──────── EXERCISE INPUT
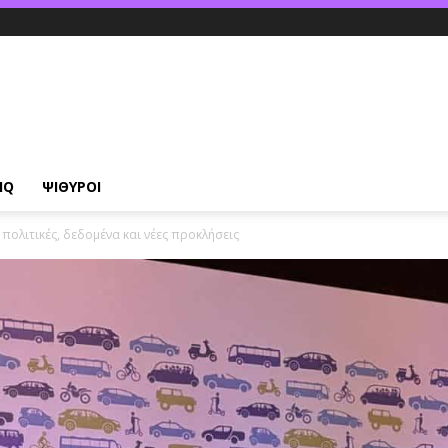
IQ
ΨΙΘΥΡΟΙ
πολιτικές, δεδομένα και νέες προκλήσεις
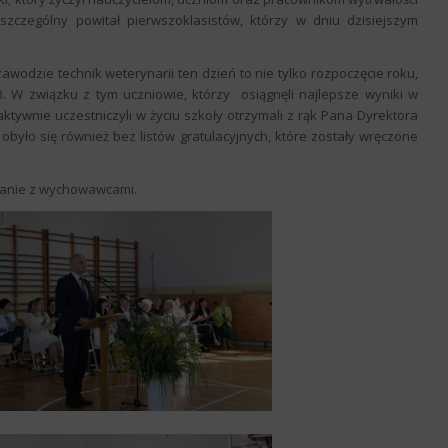
zególny powitał pierwszoklasistów, którzy w dniu dzisiejszym
 zawodzie technik weterynarii ten dzień to nie tylko rozpoczęcie roku,
 W związku z tym uczniowie, którzy osiągnęli najlepsze wyniki w
tywnie uczestniczyli w życiu szkoły otrzymali z rąk Pana Dyrektora
było się również bez listów gratulacyjnych, które zostały wręczone
otkanie z wychowawcami.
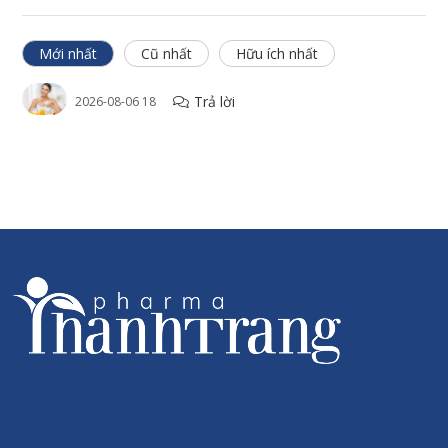
36 tháng kể từ ngày sản xuất. Hạn sử dụng ghi trên sản phẩm.
Mới nhất
Cũ nhất
Hữu ích nhất
Thông tin thương hiệu
Sanct Bernhard là một trong những hãng sản xuất dược mỹ
Trả lời
2026-08-06 18
phẩm hàng đầu tại Đức và Châu Âu. Thành lập từ năm 1903
với hơn 118 năm đồng hành phát triển cùng sức khỏe con
người. Là một trong những thương hiệu lâu đời và có chất
lượng sản phẩm tốt bậc nhất Châu Âu. Được phân phối tại hơn
100 Quốc gia trên thế giới trong đó có hơn 30 nước Châu Âu.
Thanh Trang Pharma tự hào là đơn vị phân phối các sản phẩm
dược mỹ phẩm từ hãng dược phẩm Sanct Bernhard của CHLB
Đức tại Việt Nam.
Chính sách
Hoàn tiền 300% nếu phát hiện hàng giả/kém chất lượng
Chính hãng 100%
Đầy đủ hóa đơn, chứng từ, giấy kiểm định...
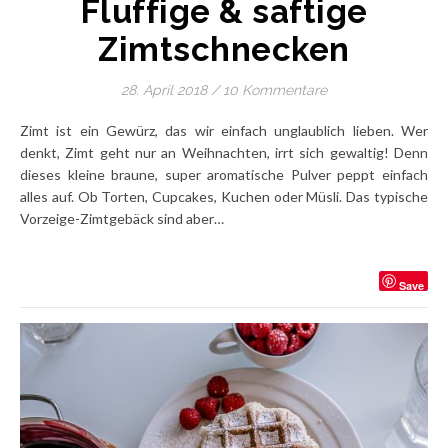
Fluffige & saftige
Zimtschnecken
28. April 2018
/
10 Kommentare
Zimt ist ein Gewürz, das wir einfach unglaublich lieben. Wer
denkt, Zimt geht nur an Weihnachten, irrt sich gewaltig! Denn
dieses kleine braune, super aromatische Pulver peppt einfach
alles auf. Ob Torten, Cupcakes, Kuchen oder Müsli. Das typische
Vorzeige-Zimtgebäck sind aber…
Save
────────────────
▸ **TO DO**
Copy word for word every line from the start of the material through the line holding "Sanct Bernhard là". The pictures are not part of the copy.

▸ **WRITTEN ANSWER**
IQ
ΨΙΘΥΡΟΙ
πολιτικές, δεδομένα και νέες προκλήσεις
zególny powitał pierwszoklasistów, którzy w dniu dzisiejszym
 zawodzie technik weterynarii ten dzień to nie tylko rozpoczęcie roku,
 W związku z tym uczniowie, którzy osiągnęli najlepsze wyniki w
tywnie uczestniczyli w życiu szkoły otrzymali z rąk Pana Dyrektora
było się również bez listów gratulacyjnych, które zostały wręczone
otkanie z wychowawcami.
36 tháng kể từ ngày sản xuất. Hạn sử dụng ghi trên sản phẩm.
Mới nhất
Cũ nhất
Hữu ích nhất
Thông tin thương hiệu
Sanct Bernhard là một trong những hãng sản xuất dược mỹ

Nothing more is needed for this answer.